About this task: Pictures are to be left out, and only the lines below starting at the one with "Implantierbare Defibrillatoren" and ending at the one with "Découvre les machines à café automatiques" are to be reproduced, each exactly, both ends included.

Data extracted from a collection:
-.-.-

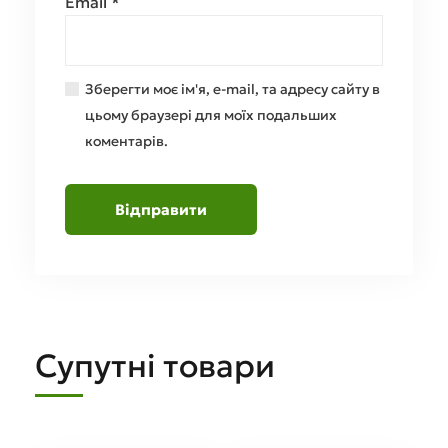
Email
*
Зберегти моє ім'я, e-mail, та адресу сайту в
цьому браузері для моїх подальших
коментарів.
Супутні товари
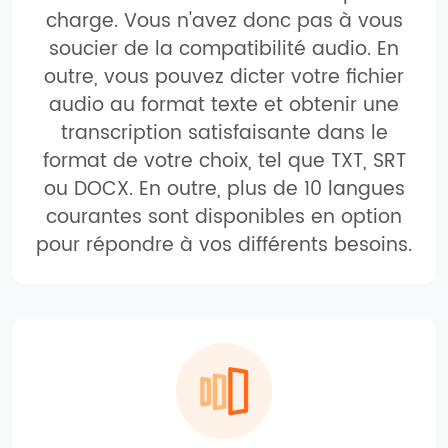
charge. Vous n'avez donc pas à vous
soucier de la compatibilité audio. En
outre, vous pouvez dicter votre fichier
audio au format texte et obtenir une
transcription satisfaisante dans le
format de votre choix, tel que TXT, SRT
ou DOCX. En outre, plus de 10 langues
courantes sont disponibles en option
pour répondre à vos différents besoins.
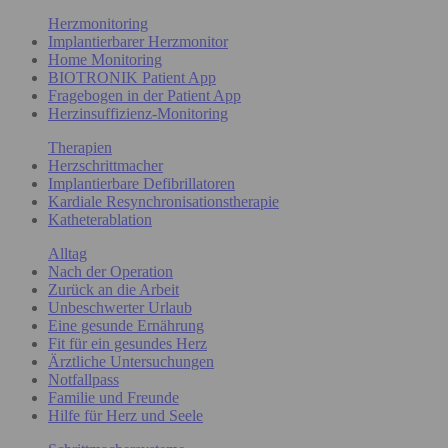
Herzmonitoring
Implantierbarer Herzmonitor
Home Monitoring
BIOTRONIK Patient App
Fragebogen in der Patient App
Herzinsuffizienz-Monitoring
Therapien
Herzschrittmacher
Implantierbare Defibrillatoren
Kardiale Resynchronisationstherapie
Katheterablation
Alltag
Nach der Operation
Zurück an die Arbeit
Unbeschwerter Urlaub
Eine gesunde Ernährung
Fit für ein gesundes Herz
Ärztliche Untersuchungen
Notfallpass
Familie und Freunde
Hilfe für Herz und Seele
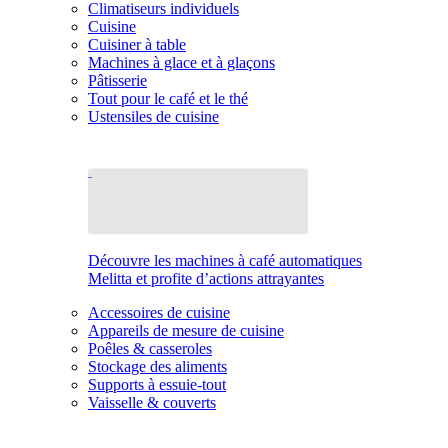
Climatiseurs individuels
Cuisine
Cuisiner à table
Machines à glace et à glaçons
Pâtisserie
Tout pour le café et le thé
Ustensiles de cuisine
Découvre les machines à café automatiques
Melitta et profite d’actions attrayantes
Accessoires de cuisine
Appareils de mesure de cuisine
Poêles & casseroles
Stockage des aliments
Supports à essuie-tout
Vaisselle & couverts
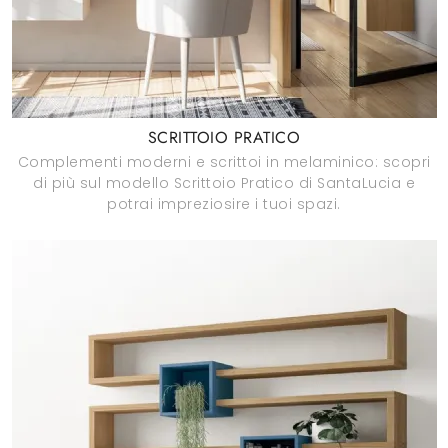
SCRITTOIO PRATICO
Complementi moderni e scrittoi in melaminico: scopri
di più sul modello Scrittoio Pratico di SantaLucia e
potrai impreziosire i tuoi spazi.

-.-.-

Solution to the exercise:
Implantierbare Defibrillatoren
Kardiale Resynchronisationstherapie
Katheterablation
Alltag
Nach der Operation
Zurück an die Arbeit
Unbeschwerter Urlaub
Eine gesunde Ernährung
Fit für ein gesundes Herz
Ärztliche Untersuchungen
Notfallpass
Familie und Freunde
Hilfe für Herz und Seele
Climatiseurs individuels
Cuisine
Cuisiner à table
Machines à glace et à glaçons
Pâtisserie
Tout pour le café et le thé
Ustensiles de cuisine
Découvre les machines à café automatiques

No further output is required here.